Given the logistical difficulties involved, it's not surprising that terrorists have struck on land much more often than they've tried to strike at sea. Since the 1960s, there have been fewer than 200 maritime terror attacks worldwide, compared with over 10,000 terrorist incidents overall.
But there is now some concern among defense analysts that the rapid growth of piracy might lead to more terror at sea. “Similar forces allow piracy and maritime terrorism to flourish,” says Peter Chalk, a policy analyst with the RAND Corporation think tank. “The model of piracy could be mimicked by terrorists, including ransom demands.”
Chalk notes that piracy can weaken political systems by encouraging corruption among public officials. And it's clear that piracy has been used as a fundraising tool by some terrorists, including the Free Aceh Movement in Indonesia and the Tamil Tigers in Sri Lanka. The two-decade-long Tiger insurgency was defeated by the Sri Lankan government in May.
“In the last year, we have seen structures related to al Qaeda that are taking advantage of the lawlessness that exists in Somalia,” says Christina Gallach, a spokeswoman for the European Union.
As Gallach and others point out, however, there appears to be no credible evidence of a direct link between pirates off the Somali coast and terrorists. “We are working very firmly in the belief that there is no proven link between piracy and al Qaeda-type terrorism,” says Chris Trelawny, security chief of the International Maritime Organization. “What makes Somali piracy unique is that they are purely taking ships for kidnap and ransom.”
In fact, pirates and terrorists work at cross-purposes, suggests Daniel Sekulich, author of the 2009 book, Terror on the Seas: True Tales of Modern-Day Pirates. Pirates' tools are subterfuge and anonymity, while terrorists want, more than anything else, to attract attention for their deeds.
“Pirates and terrorists have diametrically opposed goals,” Sekulich says. “Pirates are seeking economic gain that comes from a steady supply of the world's shipping. They love all those container ships. Terrorists want to slow [or disrupt] shipping … for their own nefarious means.”
Still, both piracy and terror are dangers because of the vulnerable nature of ocean-going trade. Piracy is a reflection of the fact that the weakest link in world trade is the lone vessel at sea, which could also be hit by politically motivated attackers.
“We believe the division between piracy and terrorism is much more blurred than some people seek to argue,” says Andrew Linington, spokesman for the Nautilus International seafarers' union. “Certainly, our big worry is that a dozen guys in a fiberglass boat can take command of a ship like the Sirius Star, a massive vessel with millions of dollars of oil on board.
“We think that's an intolerable situation and should be sending huge warning signals out to governments about the fragility of safety at sea,” he continues.
The deadliest terror attack at sea occurred in 2004, when 116 people were killed in the bombing of the Philippine SuperFerry 14. The ferry was blown up by 16 sticks of dynamite hidden in a hollowed out television set by members of the Abu Sayyaf Islamist separatist group.
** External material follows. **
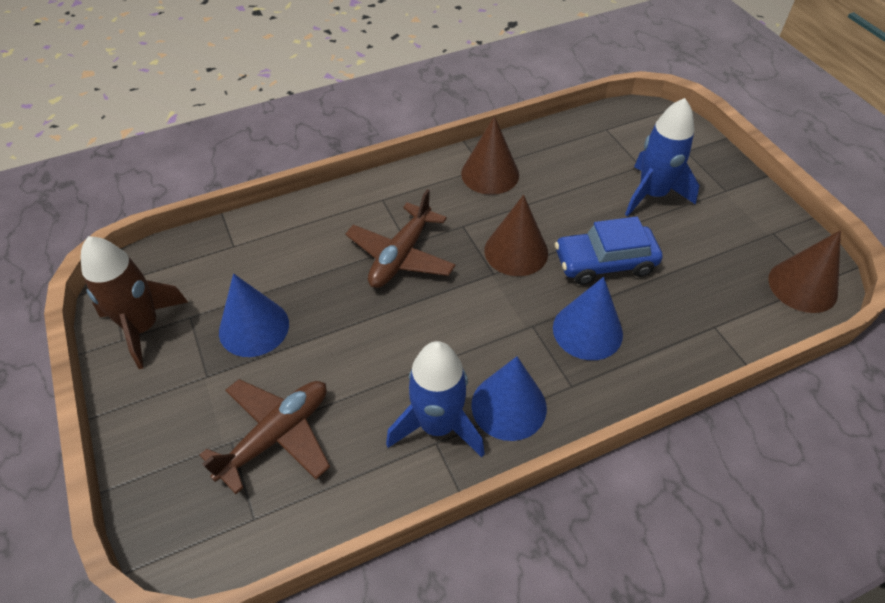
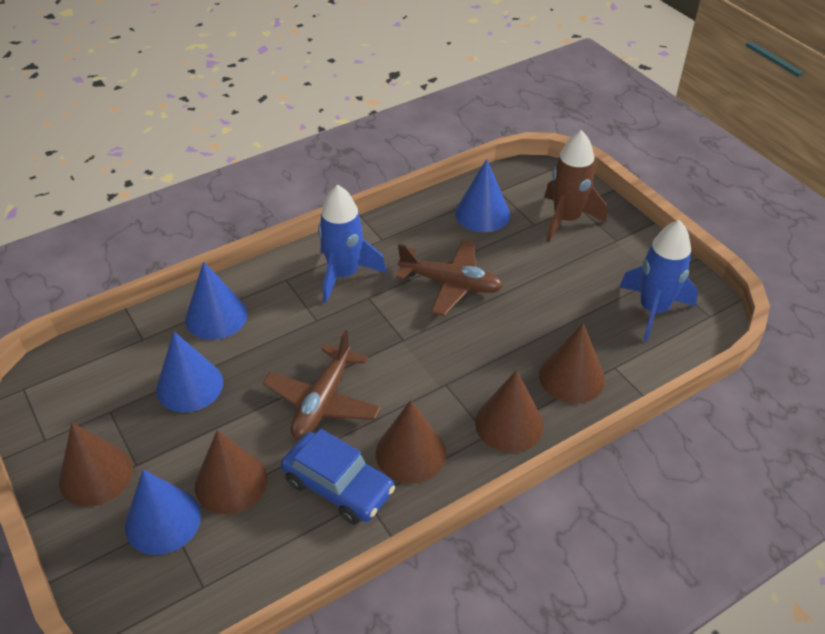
blue cone: [219,274,289,357] [471,356,547,441] [553,277,623,360] = 3 -> [125,469,201,555] [156,331,223,413] [185,262,248,340] [455,159,510,232] = 4
brown cone: [461,116,519,195] [484,195,548,276] [768,230,841,313] = 3 -> [59,423,133,507] [195,430,268,515] [376,400,446,484] [475,370,544,453] [539,323,605,404] = 5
Such attacks worry security officials because they areso cheap and easy to carry out. Planning for the bombing took only a couple of months and cost no more than $400t.
Marine terrorism is not new in the region of the world where piracy now dogs the shipping industry. In 2002, two suicide bombers attacked the oil tanker Limburg off Yemen, killing themselves and one crew member. The attack triggered a rise in the price of oil and area shipping insurance rates, causing a 93 percent drop in the container business at the Port of Aden.
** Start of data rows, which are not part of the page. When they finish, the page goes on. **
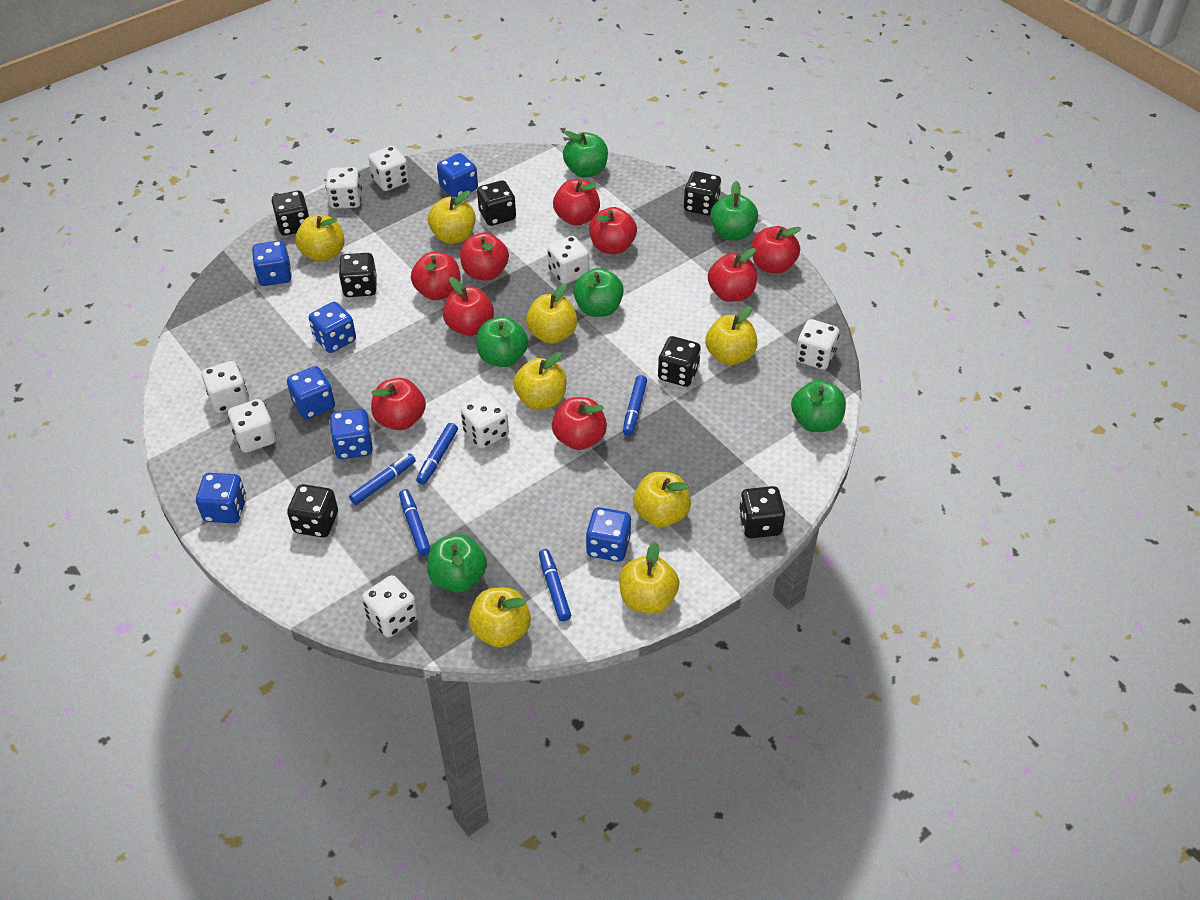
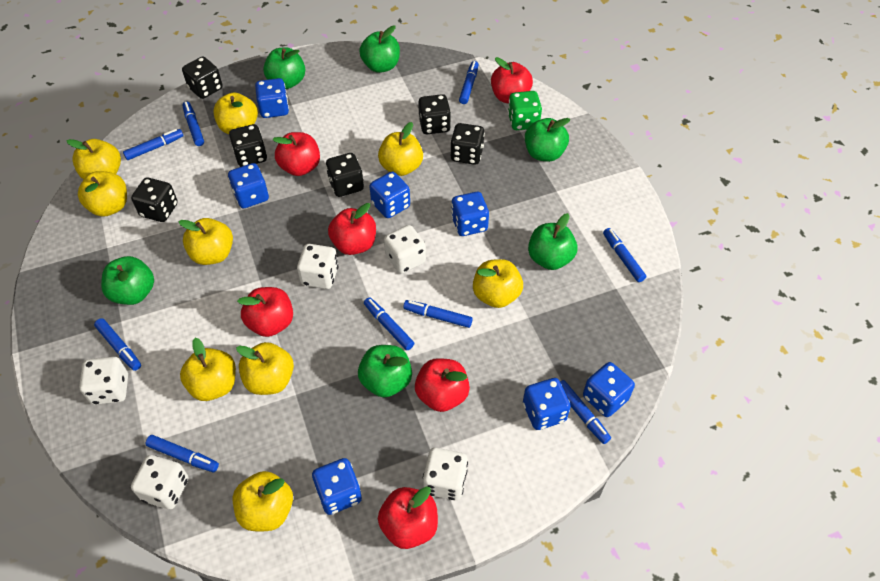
black dice: [272,191,309,235] [287,484,338,537] [339,253,377,297] [477,180,516,226] [658,336,701,387] [684,171,721,216] [739,486,785,538] = 7 -> [131,177,178,222] [182,56,223,99] [229,124,267,167] [326,153,364,197] [418,94,451,134] [450,123,485,165] = 6
blue marker: [349,454,416,505] [399,489,431,556] [416,423,458,485] [539,549,571,621] [623,375,647,436] = 5 -> [94,318,141,371] [123,129,183,160] [146,435,219,472] [182,101,204,146] [364,297,414,350] [403,300,473,328] [459,61,479,104] [560,380,611,444] [603,228,646,282] = 9
green dice: none = 0 -> [508,91,542,130] = 1
red apple: [371,378,426,430] [411,252,461,300] [443,277,494,336] [460,233,509,281] [552,397,607,450] [553,179,600,226] [589,207,637,254] [708,248,757,302] [752,226,801,274] = 9 -> [237,287,293,337] [272,132,320,176] [328,203,376,255] [378,486,438,549] [415,358,470,412] [491,57,533,103] = 6
white dice: [202,361,249,413] [228,399,276,453] [325,167,362,209] [362,575,418,637] [368,146,409,191] [461,394,509,448] [547,236,589,284] [795,319,839,370] = 8 -> [79,357,128,405] [131,455,188,509] [297,244,338,289] [384,225,426,274] [423,448,468,500] = 5
yellow apple: [295,215,345,262] [428,191,475,244] [469,587,531,647] [513,352,567,410] [526,283,577,344] [619,541,679,614] [633,472,691,527] [705,306,757,365] = 8 -> [66,139,121,179] [78,171,127,217] [179,218,233,265] [180,338,236,401] [213,92,258,134] [233,471,293,531] [236,342,294,395] [378,122,423,176] [473,259,523,308] = 9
The disproportionate impact of such terrorist attacks is why some worry about the potential for piracy to lead to increases in maritime terrorism. Some experts worry, for example, that a liquefied natural gas tanker could be hijacked and turned into a massive bomb.
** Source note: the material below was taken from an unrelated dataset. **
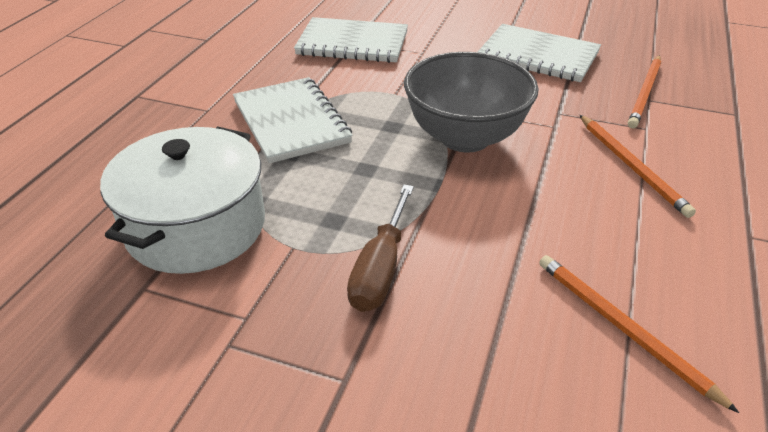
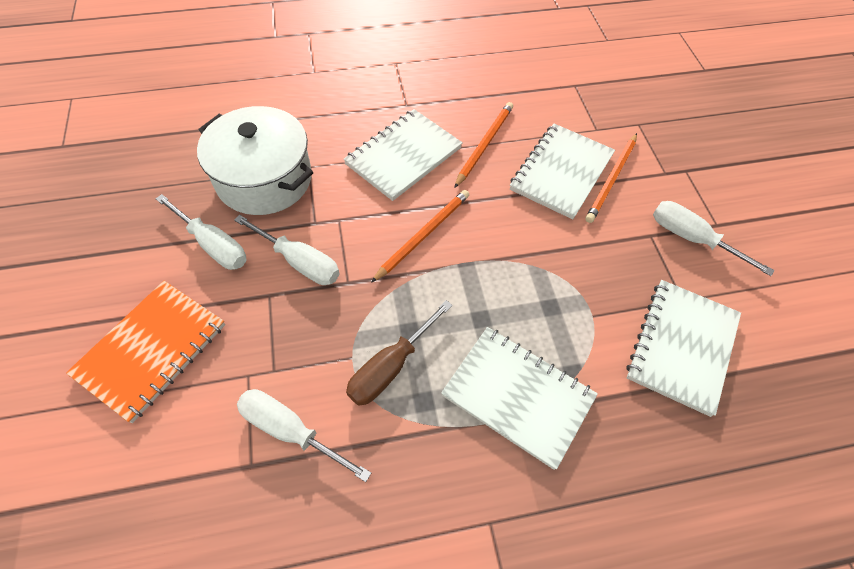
grey bowl: [404,52,539,152] = 1 -> none = 0
orange notebook: none = 0 -> [66,281,225,423] = 1
white notebook: [233,77,353,163] [294,17,408,63] [478,24,601,82] = 3 -> [344,109,463,201] [441,327,598,470] [510,124,615,219] [627,280,741,417] = 4
white screwdriver: none = 0 -> [156,194,247,270] [234,215,340,285] [237,389,371,482] [653,201,775,276] = 4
“No matter how well-protected, every ship afloat — and this includes those that carry enough reactor fuel to build a few nuclear devices — is physically highly vulnerable,” writes maritime security consultant John Burnett.
A more likely scenario, though, is that terrorists could take over or blow up a ship along one of the major shipping chokepoints, such as the Strait of Hormuz or the Suez Canal, disrupting the flow of oil or other crucial cargo. “With deliberate preparation and the occasional well-placed attack, a few men with small boats can keep the navies churning for years,” writes journalist William Langewiesche in his 2004 book The Outlaw Sea.
“If terrorists like al Qaeda want to keep Western powers tied up, would it not be logical for them to open another front to get attention off Afghanistan and Pakistan?” asks Lee Willett, a British naval security expert.